Pour le reste l’école doit admettre que les enfants dont elle a la charge, sont devenus « illégitimes » aux yeux de leurs parents, en raison de leur acculturation, parce qu’ils sont « les enfants de la France », comme le soulignait déjà Sayad dans Les enfants illégitimes. Ce constat, d’autant plus juste aujourd’hui avec de nouvelles générations « d’enfants de l’immigration » nés en France, ne devrait-il pas convaincre les institutions à renoncer définitivement au vocable récurrent et pesant de la « diversité » : « politique de diversité », « candidats de la diversité », « chartes de la diversité » ?
Article publié dans La Vie des idées, 27 octobre 2014. ISSN : 2105-3030.
____
[1] Abdelmalek Sayad, L’école et les enfants de l’immigration. Essais critiques, Le Seuil, 2014 (textes rassemblés par Benoît Falaize et Smaïn Laacher). 249 p.

Données enregistrées
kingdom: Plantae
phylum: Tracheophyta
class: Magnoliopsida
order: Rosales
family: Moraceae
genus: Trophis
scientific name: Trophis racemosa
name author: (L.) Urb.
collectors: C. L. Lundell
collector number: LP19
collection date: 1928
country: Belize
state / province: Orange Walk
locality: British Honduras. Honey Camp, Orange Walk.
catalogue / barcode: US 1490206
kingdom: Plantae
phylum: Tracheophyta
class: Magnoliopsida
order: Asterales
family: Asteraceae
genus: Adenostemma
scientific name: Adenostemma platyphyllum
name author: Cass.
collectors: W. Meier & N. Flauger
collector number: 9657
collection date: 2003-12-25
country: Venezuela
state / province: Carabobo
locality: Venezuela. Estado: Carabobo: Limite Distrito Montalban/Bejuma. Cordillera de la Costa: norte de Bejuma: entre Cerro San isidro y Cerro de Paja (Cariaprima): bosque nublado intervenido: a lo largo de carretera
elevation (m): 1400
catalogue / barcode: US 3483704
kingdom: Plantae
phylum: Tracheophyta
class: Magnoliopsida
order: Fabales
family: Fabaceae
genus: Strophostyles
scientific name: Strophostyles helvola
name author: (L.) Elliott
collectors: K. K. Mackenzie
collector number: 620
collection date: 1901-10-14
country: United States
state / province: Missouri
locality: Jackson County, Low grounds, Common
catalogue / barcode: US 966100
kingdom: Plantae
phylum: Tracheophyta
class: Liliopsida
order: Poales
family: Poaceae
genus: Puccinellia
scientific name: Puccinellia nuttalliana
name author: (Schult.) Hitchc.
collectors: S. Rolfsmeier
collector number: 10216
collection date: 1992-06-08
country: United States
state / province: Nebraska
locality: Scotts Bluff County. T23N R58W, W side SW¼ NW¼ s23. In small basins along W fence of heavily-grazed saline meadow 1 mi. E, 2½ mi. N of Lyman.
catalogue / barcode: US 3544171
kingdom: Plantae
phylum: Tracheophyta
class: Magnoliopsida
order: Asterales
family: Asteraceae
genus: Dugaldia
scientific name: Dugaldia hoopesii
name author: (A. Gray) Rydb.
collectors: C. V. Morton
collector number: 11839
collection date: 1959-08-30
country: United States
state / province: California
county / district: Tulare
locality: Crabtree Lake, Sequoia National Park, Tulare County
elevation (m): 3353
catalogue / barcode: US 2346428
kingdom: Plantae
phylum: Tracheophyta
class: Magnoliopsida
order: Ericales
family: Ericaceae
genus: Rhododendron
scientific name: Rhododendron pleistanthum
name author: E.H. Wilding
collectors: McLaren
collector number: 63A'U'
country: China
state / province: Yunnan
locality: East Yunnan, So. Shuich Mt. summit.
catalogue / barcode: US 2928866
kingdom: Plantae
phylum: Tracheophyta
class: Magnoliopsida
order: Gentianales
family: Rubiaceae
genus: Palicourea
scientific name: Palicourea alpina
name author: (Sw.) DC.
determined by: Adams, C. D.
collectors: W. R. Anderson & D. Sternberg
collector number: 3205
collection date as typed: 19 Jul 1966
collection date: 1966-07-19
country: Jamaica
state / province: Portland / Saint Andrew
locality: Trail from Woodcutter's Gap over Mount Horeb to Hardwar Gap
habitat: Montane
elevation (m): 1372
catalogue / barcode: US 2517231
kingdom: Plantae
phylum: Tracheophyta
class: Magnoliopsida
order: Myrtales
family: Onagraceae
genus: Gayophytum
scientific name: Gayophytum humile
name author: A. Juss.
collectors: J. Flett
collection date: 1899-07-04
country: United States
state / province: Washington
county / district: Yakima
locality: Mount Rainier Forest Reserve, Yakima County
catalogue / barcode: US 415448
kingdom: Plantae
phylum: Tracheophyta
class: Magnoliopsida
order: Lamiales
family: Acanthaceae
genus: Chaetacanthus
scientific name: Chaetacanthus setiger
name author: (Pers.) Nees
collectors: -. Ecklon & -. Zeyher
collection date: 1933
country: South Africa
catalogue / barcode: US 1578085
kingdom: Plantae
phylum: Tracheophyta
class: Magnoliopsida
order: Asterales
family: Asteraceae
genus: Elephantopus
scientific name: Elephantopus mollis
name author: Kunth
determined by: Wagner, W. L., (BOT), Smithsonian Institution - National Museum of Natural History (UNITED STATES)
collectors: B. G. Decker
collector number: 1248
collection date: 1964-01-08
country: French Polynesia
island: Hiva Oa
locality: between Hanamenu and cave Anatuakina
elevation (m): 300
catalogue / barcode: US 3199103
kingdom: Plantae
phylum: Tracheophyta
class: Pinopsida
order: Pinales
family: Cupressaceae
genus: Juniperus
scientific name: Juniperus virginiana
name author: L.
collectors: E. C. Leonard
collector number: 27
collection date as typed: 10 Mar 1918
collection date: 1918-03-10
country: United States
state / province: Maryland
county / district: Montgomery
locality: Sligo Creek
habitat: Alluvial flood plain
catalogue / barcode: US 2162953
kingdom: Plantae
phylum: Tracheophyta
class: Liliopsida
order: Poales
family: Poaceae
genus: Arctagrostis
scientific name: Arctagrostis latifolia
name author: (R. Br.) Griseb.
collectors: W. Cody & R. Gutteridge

§ Consigne
Recopiez mot pour mot tout l'extrait sur l'école et les enfants de l'immigration. Ces données viennent d'une autre source.

§ Votre réponse
Pour le reste l’école doit admettre que les enfants dont elle a la charge, sont devenus « illégitimes » aux yeux de leurs parents, en raison de leur acculturation, parce qu’ils sont « les enfants de la France », comme le soulignait déjà Sayad dans Les enfants illégitimes. Ce constat, d’autant plus juste aujourd’hui avec de nouvelles générations « d’enfants de l’immigration » nés en France, ne devrait-il pas convaincre les institutions à renoncer définitivement au vocable récurrent et pesant de la « diversité » : « politique de diversité », « candidats de la diversité », « chartes de la diversité » ?
Article publié dans La Vie des idées, 27 octobre 2014. ISSN : 2105-3030.
____
[1] Abdelmalek Sayad, L’école et les enfants de l’immigration. Essais critiques, Le Seuil, 2014 (textes rassemblés par Benoît Falaize et Smaïn Laacher). 249 p.